According to this data, CachyOS gives better FPS stability (less spiking in terms of FPS) in comparison to NobaraOS. Congratulations, without a physical fight you proved your theory to your friend that CachyOS has greater FPS stability in comparison to Nobara OS. :sweat_smile:


Disclaimer - in order to truly compare FPS stability, you should collect each frame instead of frame at certain intervals (e.g. 100ms). In MangoHud, interval should be set to 0, so it captures each frame. I am not sure if the same is possible in Afterburner (never tried).

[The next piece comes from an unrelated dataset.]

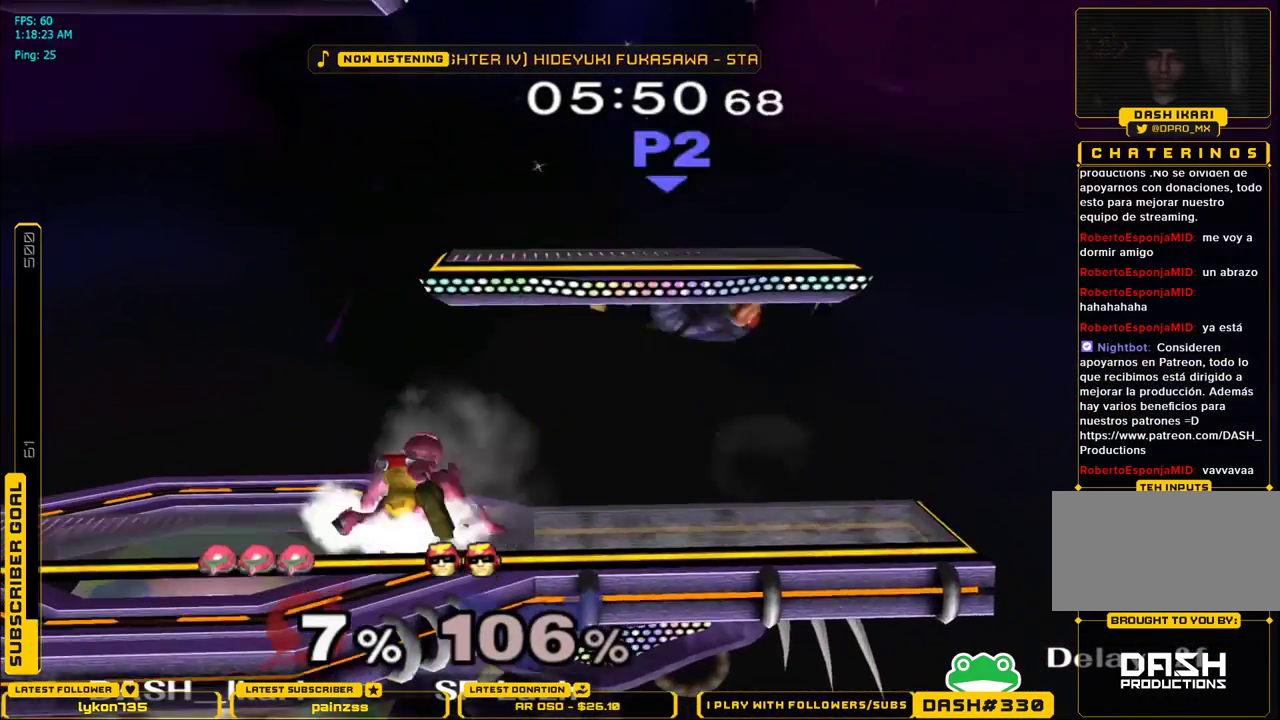
{"buttons": ["X"], "left_stick": "right", "right_stick": "center", "events": [[33, "left_stick", "down"], [100, "L1", "up"], [217, "left_stick", "center"], [483, "X", "down"], [483, "left_stick", "right"]]}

This is because when using e.g. interval of 500ms, MangoHud might skip stutters from time to time, so final recorded benchmark data would not represent a reality.

These FPS stability charts were added by me when I was participating in sched-ext discussions and to prove my point that bpfland gives superior FPS stability on Steam Deck playing Cyberpunk 2077 where all other schedulers gave me stutters all over the place and made the game unplayable. On the other hand, bpfland game me "dynamic FPS lock" where there are no stutters, but game fails to reach 60 fps and constantly changing.

erkexzcx commented 2 months ago

Regarding % - good idea, but I need to re-consider the design. Maybe switch to some sort of HTML table that would in % show both FPS comparison and FPS stability comparison. Good idea actually. :)

thesacredsin commented 2 months ago

Thanks for the really great explanation. To me a % less/more stable metric would make sense to understand. Also on the summary page if the Average FPS is more than 100, it does not show correctly like here https://flightlesssomething.ambrosia.one/benchmark/332

Thanks for all your hard work on this tool!

erkexzcx commented 1 month ago

Also on the summary page if the Average FPS is more than 100, it does not show correctly like here https://flightlesssomething.ambrosia.one/benchmark/332

Fixed it, rolled v0.0.20 with this fix.

Other fixes/docs are still pending. Quite busy at the moment.